Level 2 tribes talk to one another to affirm their feelings that life is bad, and use a lot of negative language.
When you look at any one of the comments in the image above, you see that they use "my life is bad" language: Here they go again. The seats don't recline. This has got to be the worst company in US history. Join us in the boycott. They're calling out, helping to form a group around their ideas.
This is an important concept, because your teaching team and/or school will form groups around specific sets of language over time. If they form tribes around the idea that life stinks or teaching stinks, it won't serve students or the school environment very well.
An example of a member of a Level 3 tribe, who sees herself as smarter and better than the rest.
At level 3, the tribe is composed of folks who see themselves as better than the others.

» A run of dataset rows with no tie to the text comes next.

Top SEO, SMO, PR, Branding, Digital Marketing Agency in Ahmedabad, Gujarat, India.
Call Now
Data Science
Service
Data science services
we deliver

They appoint themselves as smarter, see themselves as more advanced, and take pride in that fact. People in this tribe go from boycotting something like Spirit Airlines to seeing themselves as smarter than the rest. They might, for instance, go to another value airline, such as Jet Blue. Their opinion of themselves comes across in their language, as shown in the image above: "They try to make it so difficult for people that they'll just give up. Well, not me. I just filed my complaint with the US department of transportation. I am relentless."
I am relentless means I am better than they are, the people who just see life as bad. You'll see this in teaching teams and you'll see this around the standards. I'm smarter than they are with these new standards. I am going to write an op ed. I'm going to show up and lead the teacher rebellion. These are all hallmarks of a level 3 tribe.
This is Sir Richard Branson. Decades ago he was not “Sir,” but a poor guy running a failing student newspaper and a failing record shop. Image credit: dailymail.co.uk
A stellar example of a level 4 tribe member is Sir Richard Branson. Decades ago, he wasn't Sir Richard Branson, but a poor guy running a student newspaper. He himself got stuck in an airport with a cancelled flight. He took exception to being stuck in this airport. He said, "You know what? We're better than this." He turned around in the airport. He got a bunch of people together. He said, "We want to get home. We can actually charter our own airplane and get out of here." That's exactly what he did. He got like-minded people who saw themselves as being able to get beyond the situation and charter an airplane.
He motivated this group. They escaped the drudgery of being stuck in an airport by just chartering a plane ad hoc. He was still just a poor guy with a student newspaper, but he was able to leverage the power of the shared values of that group and thus empower it. It's probably no surprise that somebody like Sir Richard Branson went on to become a multi-billionaire and actually take that value-oriented ethos and apply it to all of the world's big issues and different areas.
Branson leveraged shared values and group self-awareness to create an airline (and many other businesses) that successfully played on level 4 tribe ethos. Image credit: insidevancouver.ca
Branson goes on to create an airline that he thinks is better than the rest, that will treat people differently, that will meet their needs and solve big issues. Not just an airline, either, but telephone companies and finance companies as well. Everything that's part of the Virgin suite of companies is geared toward trying to solve these issues. Where that comes back to teaching and learning is that around these new standards, the people who are going to get to a place of believing "life is great" are the people who have first gotten to a place of valuing what these standards are really about and the kind of environment that needs to be there for teaching and learning.